Подтверждая такое видение, на Рождество 1579 года папа римский прислал крулю Стефану специально освященные для похода «на Москву и дальше» меч, шлем и панцирь. Схожую позицию заняла и Империя: на Рейхстаге 1578 года был заслушан и утвержден доклад на эту тему пфальцграфа Георга Ханса (того самого, который взял под опеку Штадена и представил его кайзеру Рудольфу).
В итоге в пустой казне польского короля появились деньги, неподотчетные сейму, начался организованный набор ландскнехтов по всей Европе, от южной Германии до горной Шотландии, не говоря уж о венгерской пехоте. Вслух не говорилось, но подразумевалось, что «король-рыцарь» намерен покорить «Новый Свет». И плюс ко всему Риму удалось уладить крайне напряженные отношения Варшавы и Стокгольма: Юхан III, хотя и правил протестантской страной, лично симпатизировал католицизму (вплоть до возвращения в лоно) и не стал возражать против объединения сил в «Великой восточной программе».
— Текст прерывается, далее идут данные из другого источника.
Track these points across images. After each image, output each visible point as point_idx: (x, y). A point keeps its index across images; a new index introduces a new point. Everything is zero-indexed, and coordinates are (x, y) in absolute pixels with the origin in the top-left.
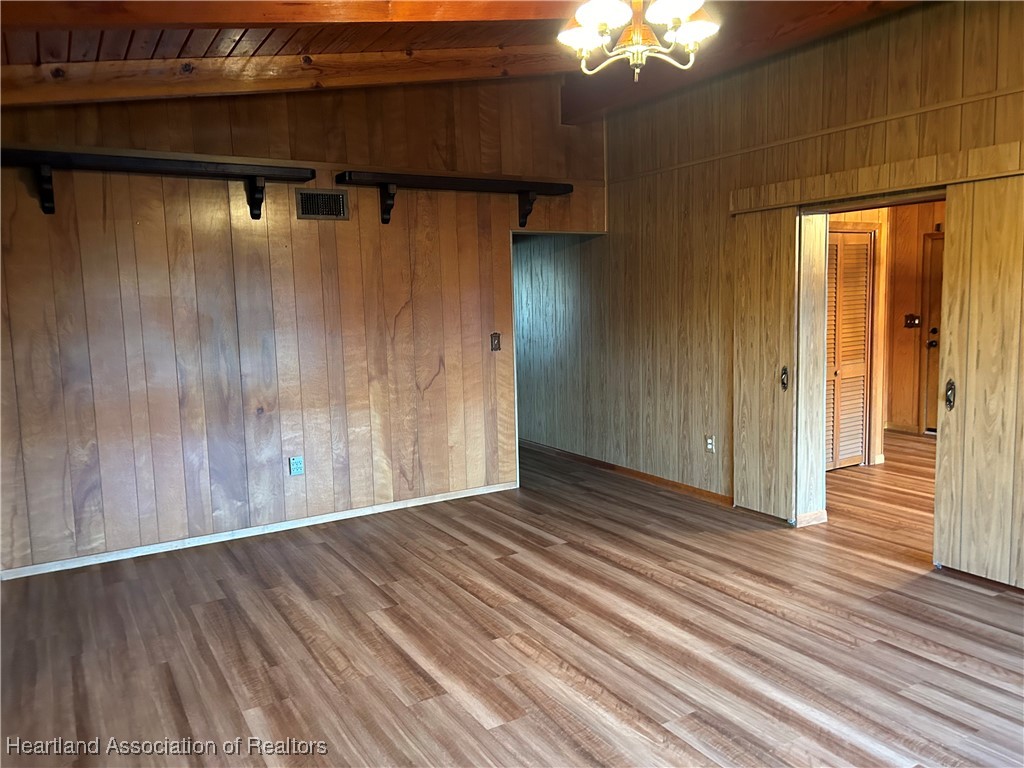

Короче говоря, Иван, отмечая, что за Баторием стоит «вся Италия» (в смысле, вся католическая Европа), был прав. За счет наемников и наконец-то включившейся на полную катушку Польши силы Батория очень быстро выросли до (по ведомостям) 41 814 сабель и ружей. Швеция держала под флагом свыше 17 000 обстрелянных бойцов плюс лучший в тогдашней Европе военный флот. А Иван после двух десятилетий войны мог сосредоточить на Западном фронте не более 35 000 воинов, включая гарнизоны. И тем не менее знающие люди не рекомендовали окрыленному ветром успеха трансильванцу считать, что победа уже за голенищем. По информации польского хрониста, турецкий посол в Варшаве, известный в прошлом воин Мехмет-паша, советовал крулю исходить из того, что он «берет на себя трудное дело, ибо велика сила московитов, и, за исключением падишаха, нет на земле более могущественного государя». Не считал себя – при всем понимании момента – проигравшим заранее и царь. Уже в 1579-м, когда бились уже вовсю с перевесом в пользу Стефана, он сообщил послу, доставившему из Польше крайне хамскую «разметную» грамоту (официальное объявление войны), что «которые люди с такими грамотами ездят, и таких везде казнят: да мы, как есть государь христианский, твоей убогой крови не хотим». Добавив, что, кто хочет войны, тот ее получит.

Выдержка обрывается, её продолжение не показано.